▶ **THE INPUT**:
= = = = = = =
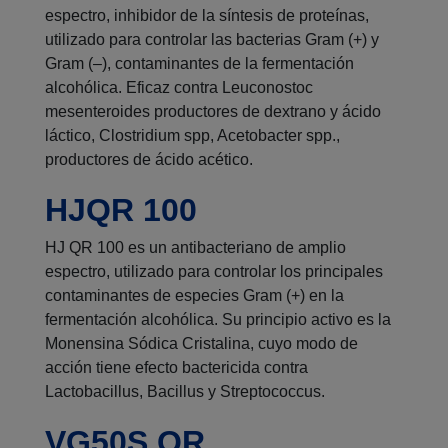
espectro, inhibidor de la síntesis de proteínas,
utilizado para controlar las bacterias Gram (+) y
Gram (–), contaminantes de la fermentación
alcohólica. Eficaz contra Leuconostoc
mesenteroides productores de dextrano y ácido
láctico, Clostridium spp, Acetobacter spp.,
productores de ácido acético.
HJQR 100
HJ QR 100 es un antibacteriano de amplio
espectro, utilizado para controlar los principales
contaminantes de especies Gram (+) en la
fermentación alcohólica. Su principio activo es la
Monensina Sódica Cristalina, cuyo modo de
acción tiene efecto bactericida contra
Lactobacillus, Bacillus y Streptococcus.
VG50S QR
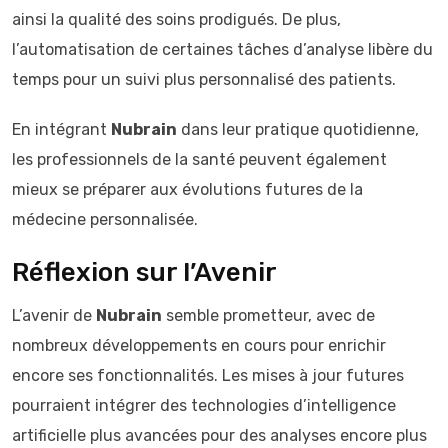
ainsi la qualité des soins prodigués. De plus,
l’automatisation de certaines tâches d’analyse libère du
temps pour un suivi plus personnalisé des patients.
En intégrant
Nubrain
dans leur pratique quotidienne,
les professionnels de la santé peuvent également
mieux se préparer aux évolutions futures de la
médecine personnalisée.
Réflexion sur l’Avenir
L’avenir de
Nubrain
semble prometteur, avec de
nombreux développements en cours pour enrichir
encore ses fonctionnalités. Les mises à jour futures
pourraient intégrer des technologies d’intelligence
artificielle plus avancées pour des analyses encore plus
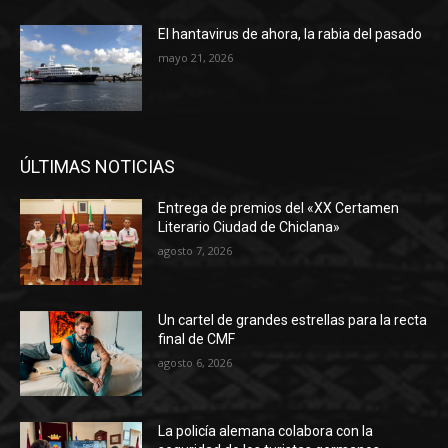
El hantavirus de ahora, la rabia del pasado
mayo 21, 2026
ÚLTIMAS NOTICIAS
Entrega de premios del «XX Certamen
Literario Ciudad de Chiclana»
agosto 7, 2026
Un cartel de grandes estrellas para la recta
final de CMF
agosto 6, 2026
La policía alemana colabora con la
= = = = = = =
▶ **WORK REQUEST**: Everything above from the line with "contaminantes de especies Gram (+) en la" through the line with "ainsi la qualité" should be retyped exactly, and nothing else; omit pictures.

▶ **EXERCISE OUTPUT**:
contaminantes de especies Gram (+) en la
fermentación alcohólica. Su principio activo es la
Monensina Sódica Cristalina, cuyo modo de
acción tiene efecto bactericida contra
Lactobacillus, Bacillus y Streptococcus.
VG50S QR
ainsi la qualité des soins prodigués. De plus,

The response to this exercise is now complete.